The thickness of sheathing was not specified in the beginning, so we are left to select that as well as the nailing. Looking at Table 23-II-I-1 on page 2-288 of the 1997 UBC, we see our choices are:

• Structural I, 7/16" thick, with 8d nails at 3" o.c. at panel edges, 12" o.c. in the field, for 505 plf.
• Structural I, 15/32" thick, with 10d nails at 4" o.c. at panel edges, 12" o.c. in the field, for 510 plf.
• C-D, C-C Sheathing, 15/32" thick, with 8d's at 3" o.c. at panel edges, 12" o.c. in the field, for 490 plf.
• C-D, C-C Sheathing, 15/32" thick, with 10d's at 3" o.c. at panel edges, 12" o.c. in the field, for 600 plf.
• C-D, C-C Sheathing, 19/32" thick, with 10d's at 4" o.c. at panel edges, 12" o.c. in the field, for 510 plf.

Sill Bolting
If the bottom plate of this shear wall sits directly on top of a foundation stem wall, there is an additional step: bolting the sill down for lateral loads. We want to use bolts that will have at least four diameters of edge distance on the bottom plate so these same bolts can resist perpendicular forces. This means we should use a bolt diameter less than (5.5" / 8) or 5/8".  The Code generally calls for 1/2" bolts so that is what we will use.

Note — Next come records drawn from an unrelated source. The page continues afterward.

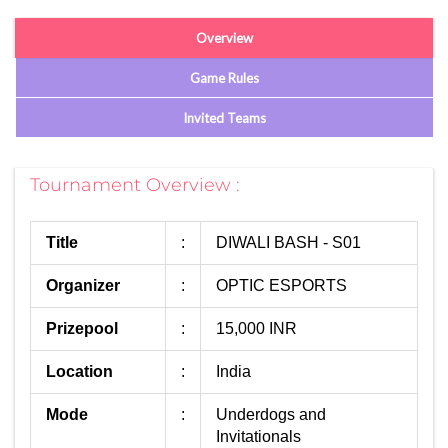
Overview
Game Rules
Invited Teams
Tournament Overview :
Title
:
DIWALI BASH - S01
Organizer
:
OPTIC ESPORTS
Prizepool
:
15,000 INR
Location
:
India
Mode
:
Underdogs and
Invitationals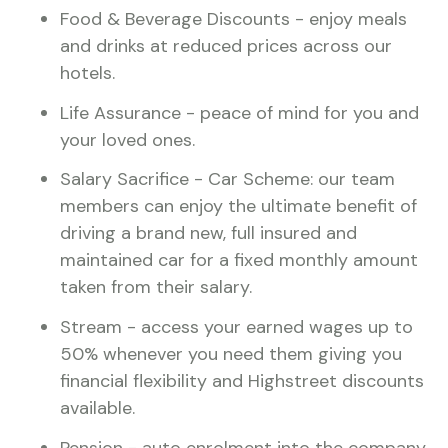
Food & Beverage Discounts - enjoy meals
and drinks at reduced prices across our
hotels.
Life Assurance - peace of mind for you and
your loved ones.
Salary Sacrifice - Car Scheme: our team
members can enjoy the ultimate benefit of
driving a brand new, full insured and
maintained car for a fixed monthly amount
taken from their salary.
Stream - access your earned wages up to
50% whenever you need them giving you
financial flexibility and Highstreet discounts
available.
Pension - auto enrolment into the company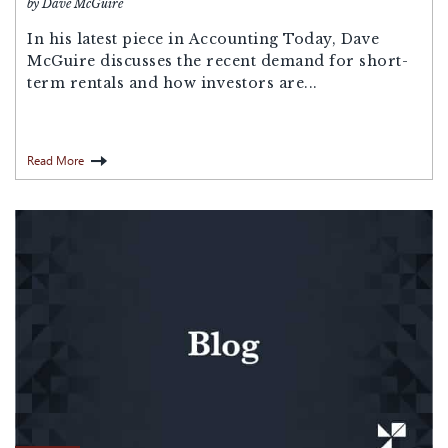
by Dave McGuire
In his latest piece in Accounting Today, Dave
McGuire discusses the recent demand for short-
term rentals and how investors are...
Read More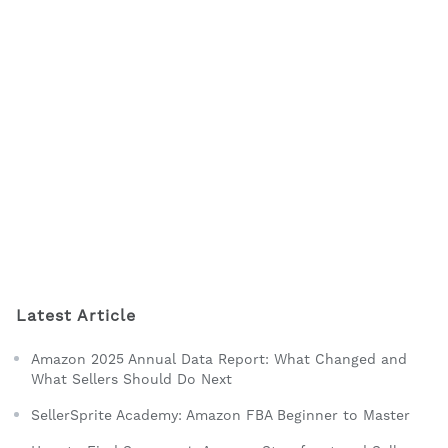
Latest Article
Amazon 2025 Annual Data Report: What Changed and
What Sellers Should Do Next
SellerSprite Academy: Amazon FBA Beginner to Master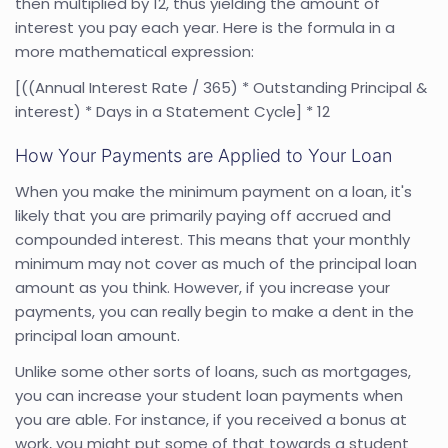
then multiplied by 12, thus yielding the amount of
interest you pay each year. Here is the formula in a
more mathematical expression:
[((Annual Interest Rate / 365) * Outstanding Principal &
interest) * Days in a Statement Cycle] * 12
How Your Payments are Applied to Your Loan
When you make the minimum payment on a loan, it's
likely that you are primarily paying off accrued and
compounded interest. This means that your monthly
minimum may not cover as much of the principal loan
amount as you think. However, if you increase your
payments, you can really begin to make a dent in the
principal loan amount.
Unlike some other sorts of loans, such as mortgages,
you can increase your student loan payments when
you are able. For instance, if you received a bonus at
work, you might put some of that towards a student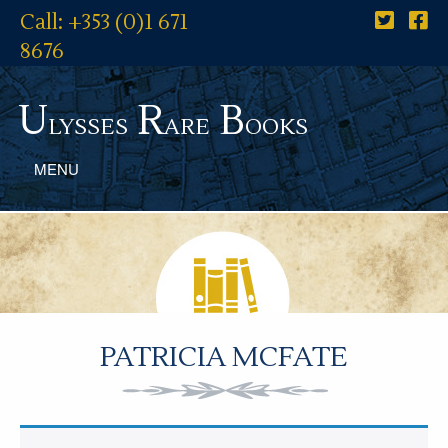
Call: +353 (0)1 671
8676
U
R
B
lysses
are
ooks
MENU
PATRICIA MCFATE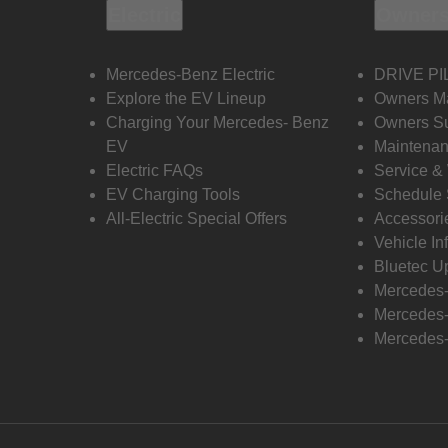
Electric
Owners
Mercedes-Benz Electric
DRIVE PI
Explore the EV Lineup
Owners M
Charging Your Mercedes- Benz
Owners Su
EV
Maintenan
Electric FAQs
Service &
EV Charging Tools
Schedule 
All-Electric Special Offers
Accessori
Vehicle In
Bluetec U
Mercedes
Mercedes-
Mercedes-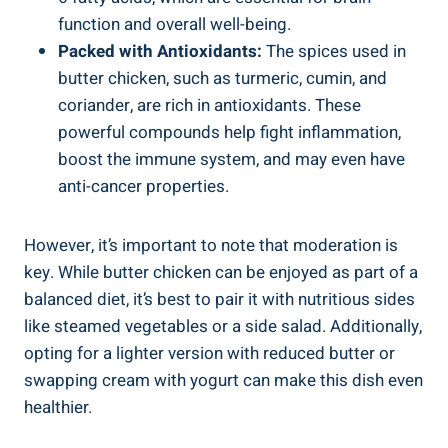
function ⁢and overall well-being.
Packed with Antioxidants:
The spices used in
butter ⁤chicken, such as turmeric, cumin, and
coriander, are rich in antioxidants. ⁤These⁣
powerful compounds help fight inflammation,
boost the immune system, and may ⁢even have
anti-cancer properties.
However, it’s important to note that moderation is⁢
key. ⁤While⁤ butter chicken can⁤ be enjoyed as part of a
balanced diet, it’s best to pair it with nutritious sides
like⁢ steamed vegetables or a side ⁢salad. Additionally,
opting for a​ lighter version⁤ with reduced ⁤butter⁢ or
swapping cream with yogurt can make this⁤ dish ⁢even
healthier.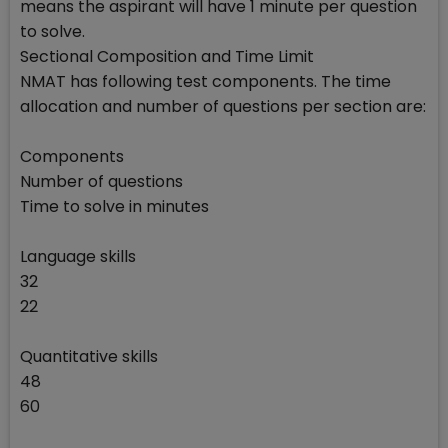
means the aspirant will have 1 minute per question
to solve.
Sectional Composition and Time Limit
NMAT has following test components. The time
allocation and number of questions per section are:
Components
Number of questions
Time to solve in minutes
Language skills
32
22
Quantitative skills
48
60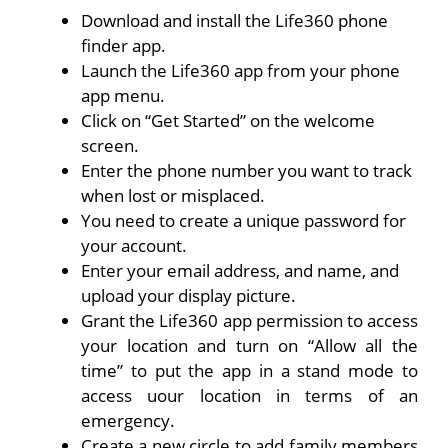
Download and install the Life360 phone
finder app.
Launch the Life360 app from your phone
app menu.
Click on “Get Started” on the welcome
screen.
Enter the phone number you want to track
when lost or misplaced.
You need to create a unique password for
your account.
Enter your email address, and name, and
upload your display picture.
Grant the Life360 app permission to access
your location and turn on “Allow all the
time” to put the app in a stand mode to
access uour location in terms of an
emergency.
Create a new circle to add family members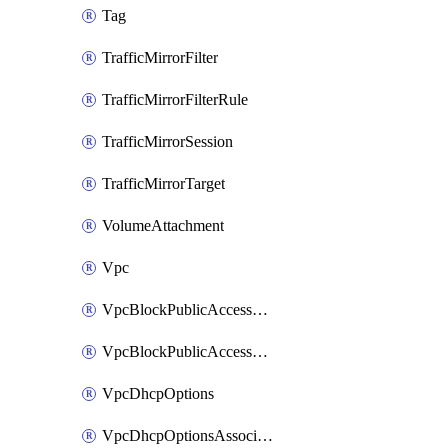
Tag
TrafficMirrorFilter
TrafficMirrorFilterRule
TrafficMirrorSession
TrafficMirrorTarget
VolumeAttachment
Vpc
VpcBlockPublicAccessExclusion
VpcBlockPublicAccessOptions
VpcDhcpOptions
VpcDhcpOptionsAssociation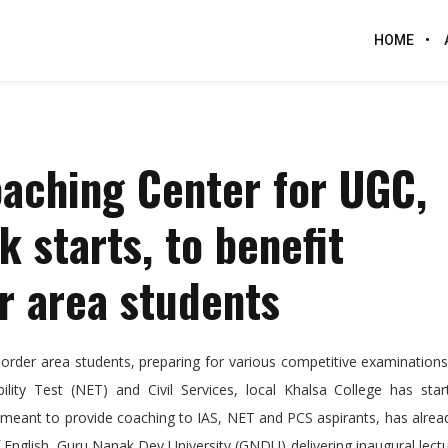
HOME
oaching Center for UGC,
 starts, to benefit
r area students
rder area students, preparing for various competitive examinations
bility Test (NET) and Civil Services, local Khalsa College has sta
meant to provide coaching to IAS, NET and PCS aspirants, has alrea
nglish, Guru Nanak Dev University (GNDU) delivering inaugural lect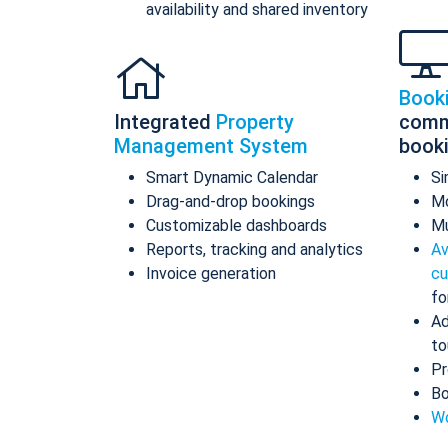
availability and shared inventory
Book
Integrated
Property
comm
Management System
book
Smart Dynamic Calendar
Si
Drag-and-drop bookings
Mo
Customizable dashboards
Mu
Reports, tracking and analytics
Av
Invoice generation
cu
fo
Ad
to
Pr
Bo
Wo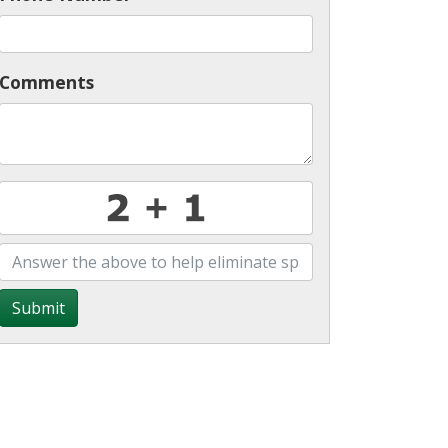
Comments
Submit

Looking at Table 23-III-B-1 on page 2-296, we see that 1/2" diameter bolts do not have a listed value in 2 1/2" thick material.  The value in 1 1/2" material, parallel to grain, is 480 pounds.  The value for 3 1/2" material is 610.  The Code allows interpolation in these instances, therefore the allowable shear is (480 + 610)*(0.5) = 545 pounds.  Because the forces are the result of earthquake loads, we can increase this value by a factor of 4/3 = 726 pounds per bolt.

6 feet * 466.4 = 2798.4 lbs.

(2798.4) / (726) = 3.85 bolts > Use four 1/2" diameter bolts.  Space them at 16" centers near the interior of the wall to leave room for the hold-down bolts at the ends.